You are also counting on the LLM to parse the content given properly, then properly analyze and then, based on the two previous steps, properly generate the output. All of these functions happen outside of your visibility, and when failures happen, they can be impossible to troubleshoot.

So, let’s apply the questions mentioned in the post to this functionality.

Parsing
- Does the function require a generative approach?
  No
- Are there existing, more reliable methods to solve the problem?
  Yes, more traditional NLP tools or even simple search features
- Is there a specific right or wrong answer to the problem?
  Yes, we want to know for sure that our company is mentioned.
- What happens if the component fails?
  In the current LLM use case, the failure feeds into the following components outside the visibility of the developer, and there’s no way to troubleshoot this condition reliably.
Analysis
- Does the function require a generative approach?
  No
- Are there existing, more reliable methods to solve the problem?
  Yes, more traditional and mature NLP tasks for sentiment analysis
- Is there a specific right or wrong answer to the problem?
  Yes
- What happens if the component fails?
  In the current LLM use case, the failure feeds into the following text generation component outside the developer’s visibility, and there’s no way to troubleshoot this condition reliably.
Text Generation
- Does the function require a generative approach?
  Yes
- Are there existing, more reliable methods to solve the problem?
  LLMs appear to be the best solution for this functionality.
- Is there a specific right or wrong answer to the problem?
  No, since many different texts could satisfy the problem
- What happens if the component fails?
  We get text output that we don’t like. However, since the previous steps happen beyond the developer’s visibility, there’s no way to troubleshoot failures reliably.
Revised Example

After asking a few simple questions, we ended up with a revised use case. This one uses the LLM functionality for the problem it’s best suited for.
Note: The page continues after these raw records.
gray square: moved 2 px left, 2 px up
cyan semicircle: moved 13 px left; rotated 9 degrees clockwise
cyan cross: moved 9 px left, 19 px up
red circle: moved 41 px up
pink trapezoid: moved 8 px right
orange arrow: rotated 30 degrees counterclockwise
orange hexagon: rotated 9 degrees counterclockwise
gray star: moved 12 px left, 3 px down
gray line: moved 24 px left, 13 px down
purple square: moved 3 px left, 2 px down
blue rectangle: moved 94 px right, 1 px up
In this use case, only the text generation phase uses an LLM. Only confirmed mentions of the company, along with the sentiment and the content necessary to write the comment, are sent to the LLM. Much less data flows to the LLM, lowering cost and overhead. By using more robust methods, much less can go wrong as well, and less likely to have cascading failures affecting downstream functions. When something does go wrong in the parsing or analysis stages, troubleshooting is much easier since you have more visibility into those functions. So, breaking down this functionality in such a way means that failures can be more easily isolated and addressed, and you can improve more reliably as the application matures.

Now, I’m not claiming that this is a development utopia. A lot can still go wrong, but it’s a far more consistent and reliable approach than the previous example.
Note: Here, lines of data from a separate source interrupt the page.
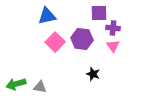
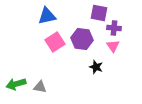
purple square: rotated 12 degrees clockwise
purple cross: moved 1 px right
pink square: rotated 12 degrees clockwise
black star: moved 3 px right, 7 px up
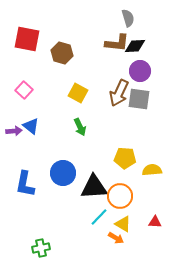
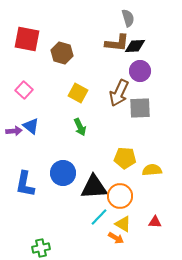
gray square: moved 1 px right, 9 px down; rotated 10 degrees counterclockwise
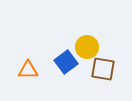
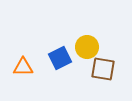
blue square: moved 6 px left, 4 px up; rotated 10 degrees clockwise
orange triangle: moved 5 px left, 3 px up
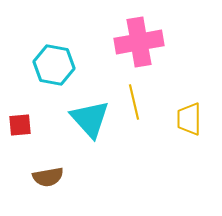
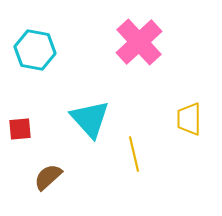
pink cross: rotated 33 degrees counterclockwise
cyan hexagon: moved 19 px left, 15 px up
yellow line: moved 52 px down
red square: moved 4 px down
brown semicircle: rotated 148 degrees clockwise
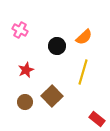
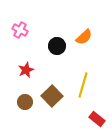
yellow line: moved 13 px down
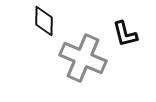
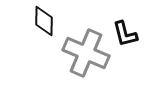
gray cross: moved 3 px right, 5 px up
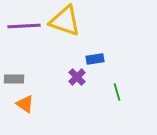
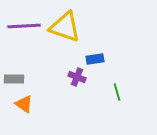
yellow triangle: moved 6 px down
purple cross: rotated 24 degrees counterclockwise
orange triangle: moved 1 px left
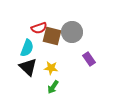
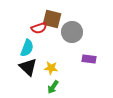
brown square: moved 17 px up
purple rectangle: rotated 48 degrees counterclockwise
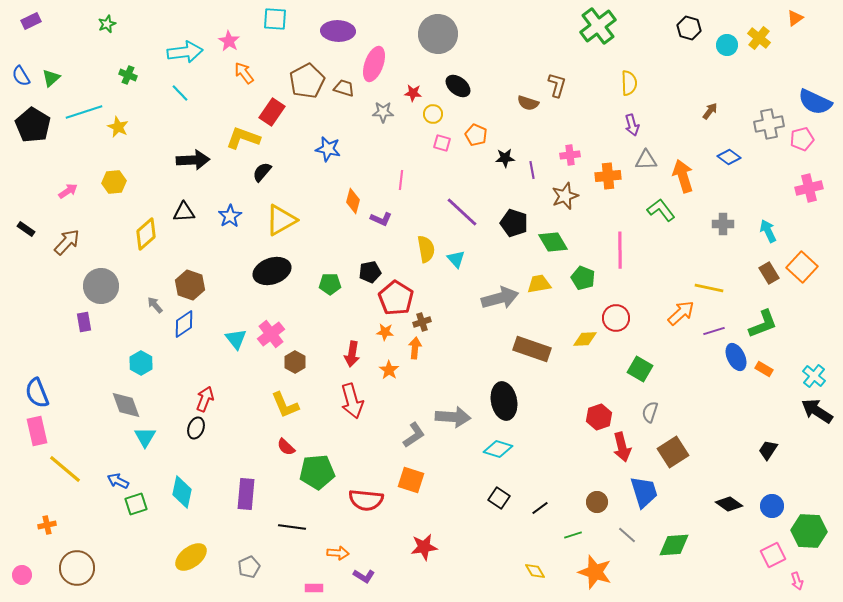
After talking with developers about this, some of the questions I’ve received are along the lines of, “There are better methods for my task, so if we can’t cut corners, then why use an LLM at all?” Yes, that’s a good question, a very good question, and maybe you should reevaluate your choices. This is my surprised robot face when I hear that.

LLMs Aren’t Useless

Once again, I’m not saying that LLMs are useless or that you shouldn’t use them. LLMs fit specific use cases and classes of functionality that applications can take advantage of. For many tasks, there’s the right tool for the job or at least a righter tool for the job. However, this right tool for the right job approach isn’t what’s being proposed in countless online forums and tutorials. I’m concerned with a growing movement of using LLMs as some general-purpose application functionality for tasks that we already have much more reliable ways of performing.

Conclusion

Will we inhabit a sprawling landscape of digital decay where everything rests on crumbling foundations? Probably not. But there will be a noticeable shift in the applications we use on a daily basis. But it doesn’t have to be. By being choosy and analyzing functionality where LLMs are best suited, you can make more reliable and robust applications, and the environment will also thank you.